:: Provided information ::

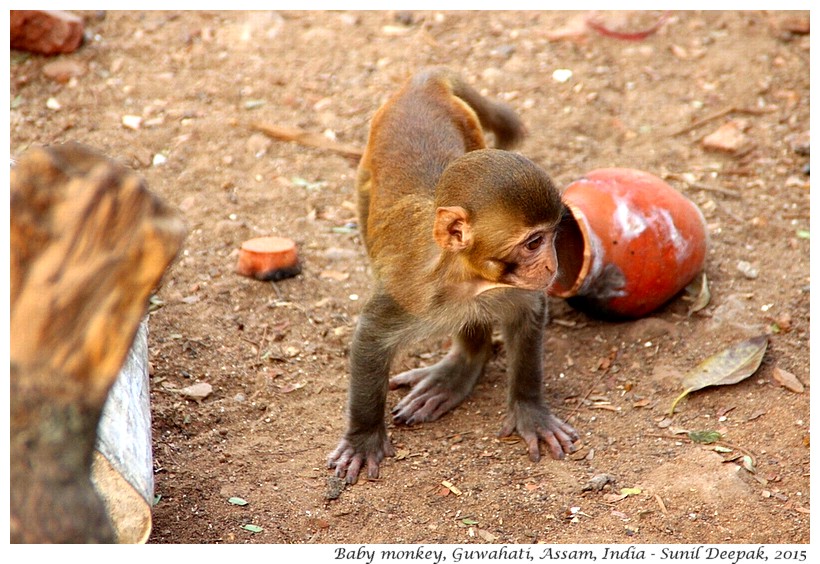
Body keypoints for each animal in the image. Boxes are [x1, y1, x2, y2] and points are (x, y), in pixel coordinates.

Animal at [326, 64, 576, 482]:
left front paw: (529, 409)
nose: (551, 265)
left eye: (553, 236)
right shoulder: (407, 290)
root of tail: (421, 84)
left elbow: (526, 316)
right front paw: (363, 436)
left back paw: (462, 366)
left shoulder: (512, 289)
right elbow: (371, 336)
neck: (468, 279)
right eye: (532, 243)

:::

**Your instructions**
Return every line of the listing above where "right" appears.

**Task solution**
right shoulder: (407, 290)
right front paw: (363, 436)
right elbow: (371, 336)
right eye: (532, 243)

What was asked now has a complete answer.